# [INPUT DATA]
_ _ _

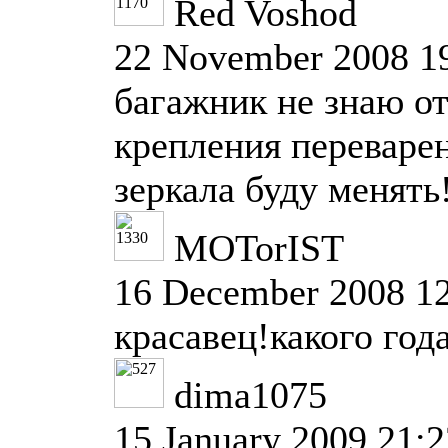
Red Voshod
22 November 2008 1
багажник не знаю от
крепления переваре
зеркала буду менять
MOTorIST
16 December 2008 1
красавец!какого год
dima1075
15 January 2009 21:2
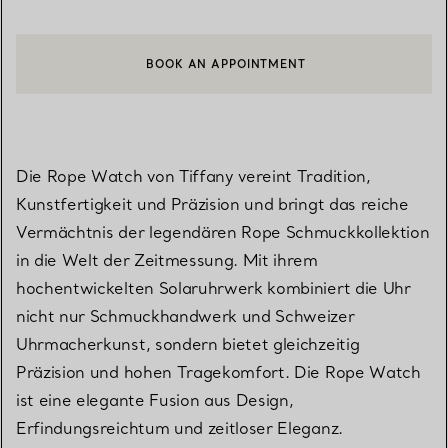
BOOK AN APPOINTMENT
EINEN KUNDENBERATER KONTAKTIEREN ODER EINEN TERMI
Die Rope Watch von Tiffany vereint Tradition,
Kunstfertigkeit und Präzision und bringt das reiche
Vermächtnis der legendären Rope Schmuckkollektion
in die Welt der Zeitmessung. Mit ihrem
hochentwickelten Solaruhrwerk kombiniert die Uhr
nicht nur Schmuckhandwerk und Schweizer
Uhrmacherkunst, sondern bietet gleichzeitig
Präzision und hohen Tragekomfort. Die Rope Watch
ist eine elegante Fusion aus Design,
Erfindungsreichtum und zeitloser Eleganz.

_ _ _

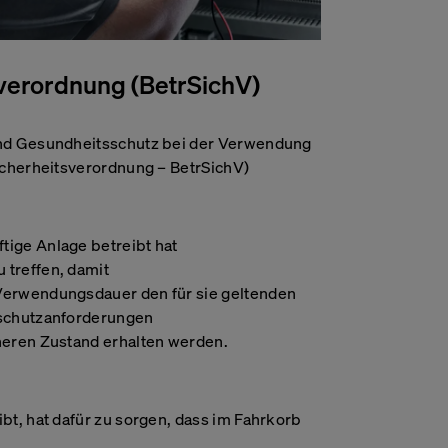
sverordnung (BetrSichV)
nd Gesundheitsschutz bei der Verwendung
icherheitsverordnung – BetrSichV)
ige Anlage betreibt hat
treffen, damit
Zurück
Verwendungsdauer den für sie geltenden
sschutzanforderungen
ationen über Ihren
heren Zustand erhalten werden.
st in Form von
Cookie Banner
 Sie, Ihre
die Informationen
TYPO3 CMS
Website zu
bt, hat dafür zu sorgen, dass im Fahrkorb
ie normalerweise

_ _ _

Please rewrite the data, starting with the line that contains "BOOK AN APPOINTMENT" and going on through the line that contains "Erfindungsreichtum und zeitloser Eleganz.", with "Präzision" replaced by "Genauigkeit" and everything else kept the same.

BOOK AN APPOINTMENT
EINEN KUNDENBERATER KONTAKTIEREN ODER EINEN TERMI
Die Rope Watch von Tiffany vereint Tradition,
Kunstfertigkeit und Genauigkeit und bringt das reiche
Vermächtnis der legendären Rope Schmuckkollektion
in die Welt der Zeitmessung. Mit ihrem
hochentwickelten Solaruhrwerk kombiniert die Uhr
nicht nur Schmuckhandwerk und Schweizer
Uhrmacherkunst, sondern bietet gleichzeitig
Genauigkeit und hohen Tragekomfort. Die Rope Watch
ist eine elegante Fusion aus Design,
Erfindungsreichtum und zeitloser Eleganz.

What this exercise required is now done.